Flippers installed, switch harness starting to be strung



Trough wired up, diode lugs and tubing replaced - if you look closely, you can see the old yellowed ones laying next to the new clear ones.



Little stuff, like replacing these, costs next to nothing - but can make a humongous difference in appearance.



These leaf switches can be tidied up and made look much nicer relatively inexpensively. You'll need a rivet press, though, which isn't cheap. So, for the guy who might restore 2-3 pins ever, it makes no sense to tidy these up, just buy new!



Starting the cleanup



Switch stack starting disassembly



More to come, hopefully tomorrow :) Sorry to leave everyone hanging.

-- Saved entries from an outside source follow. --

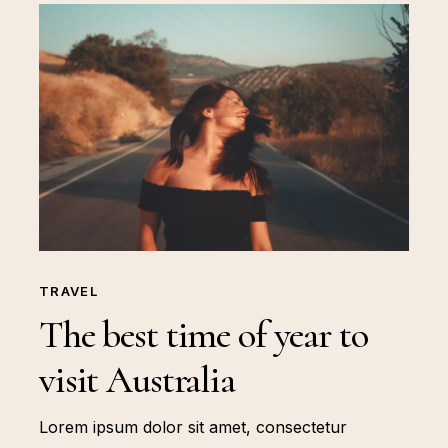
TRAVEL
The best time of year to
visit Australia
Lorem ipsum dolor sit amet, consectetur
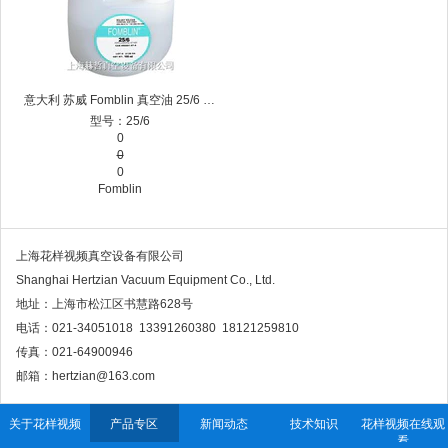
意大利 苏威 Fomblin 真空油 25/6 全氟聚醚花样视频app下载油 氟素油 氟油
型号：25/6
0
0
0
Fomblin
上海花样视频真空设备有限公司
Shanghai Hertzian Vacuum Equipment Co., Ltd.
地址：上海市松江区书慧路628号
电话：021-34051018 13391260380 18121259810
传真：021-64900946
邮箱：hertzian@163.com
关于花样视频
产品专区
新闻动态
技术知识
花样视频在线观
看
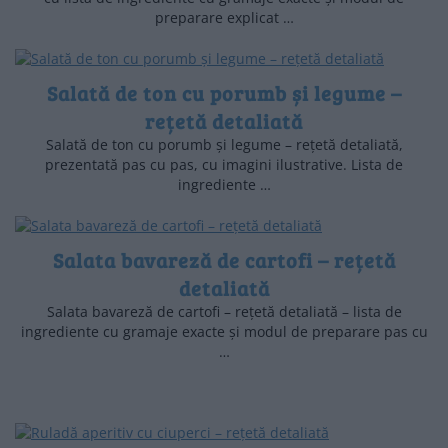
preparare explicat …
Salată de ton cu porumb și legume –
rețetă detaliată
Salată de ton cu porumb și legume – rețetă detaliată,
prezentată pas cu pas, cu imagini ilustrative. Lista de
ingrediente …
Salata bavareză de cartofi – rețetă
detaliată
Salata bavareză de cartofi – rețetă detaliată – lista de
ingrediente cu gramaje exacte și modul de preparare pas cu
…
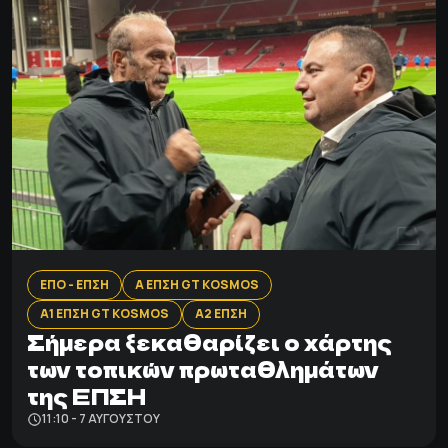
ΕΠΟ - ΕΠΣΗ
Α ΕΠΣΗ GT KOSMOS
Α1 ΕΠΣΗ GT KOSMOS
Α2 ΕΠΣΗ
Σήμερα ξεκαθαρίζει ο χάρτης
των τοπικών πρωταθλημάτων
της ΕΠΣΗ
11:10 - 7 ΑΥΓΟΎΣΤΟΥ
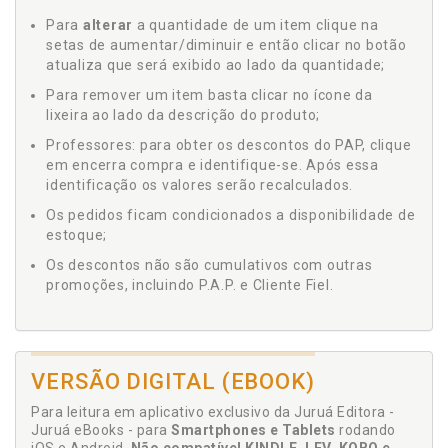
Para
alterar
a quantidade de um item clique na
setas de aumentar/diminuir e então clicar no botão
atualiza que será exibido ao lado da quantidade;
Para remover um item basta clicar no ícone da
lixeira ao lado da descrição do produto;
Professores: para obter os descontos do PAP, clique
em encerra compra e identifique-se. Após essa
identificação os valores serão recalculados.
Os pedidos ficam condicionados a disponibilidade de
estoque;
Os descontos não são cumulativos com outras
promoções, incluindo P.A.P. e Cliente Fiel.
VERSÃO DIGITAL (EBOOK)
Para leitura em aplicativo exclusivo da Juruá Editora -
Juruá eBooks - para
Smartphones e Tablets
rodando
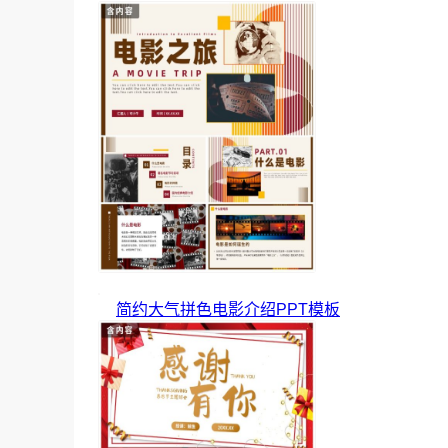
简约大气拼色电影介绍PPT模板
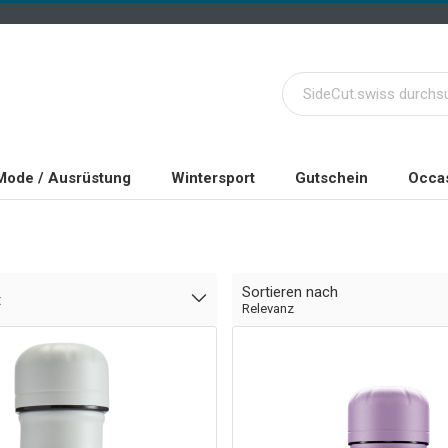
Mode / Ausrüstung
Wintersport
Gutschein
Occas
Sortieren nach
t
Relevanz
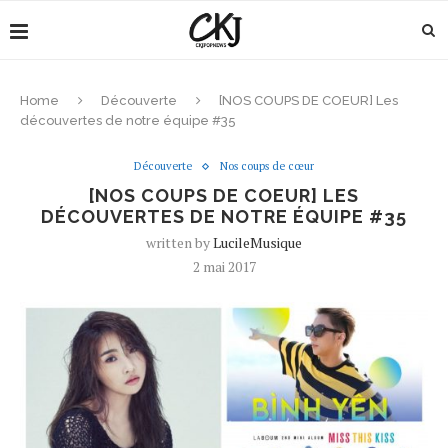
Home
Découverte
[NOS COUPS DE COEUR] Les
découvertes de notre équipe #35
Découverte
Nos coups de cœur
[NOS COUPS DE COEUR] LES
DÉCOUVERTES DE NOTRE ÉQUIPE #35
written by
LucileMusique
2 mai 2017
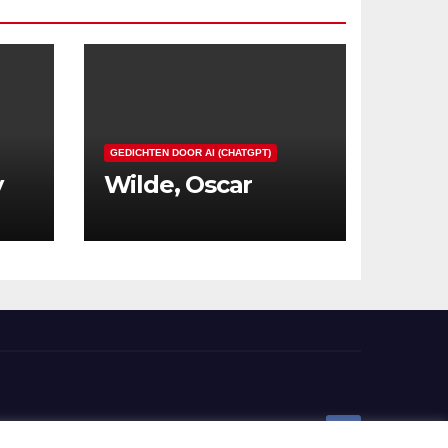
GEDICHTEN DOOR AI (CHATGPT)
y
Wilde, Oscar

I *did* get the new LEDs for the pop bumpers and like the choice I ended up with. I tested them in my T2, because it had easily accessed pop bumper lamps and red caps - the same color as the CFTBL will have. The T2 has had Ablaze 3 LED #555s in there, white in color, since I restored it ~2 years ago. My previous T2 restoration would burn bulbs out in about 10-20 games, and seemed to constantly be melting caps. So, I bought LEDs for it.

Lotsa pics here

http://gallery.myhomegameroom.com/gallery/t2_leds

Left pop has an Ablaze 3 LED #555 LED in white
Center pop has a Cointaker 4+1 #555 LED in red
Right pop has an original incandescent bulb in it



And now, with caps installed



I left the cointakers in. Nice lamps. The Ablaze 3 LED red bulbs are about 40% of the cost of the cointakers, though, so I may order some red ablaze ones to try.

The final picture, with Cointaker LEDs gives a warmer glow, looks very close to original. Close enough that I can live with it. The only 2 things I don't like:

1) Had to screw with the LEDs, getting them turned the right way, bending the contacts out, etc to get a good fit
2) Like all LEDs, in the GI dimming test, they flicker at low numbers, and don't change brightness at the high numbers.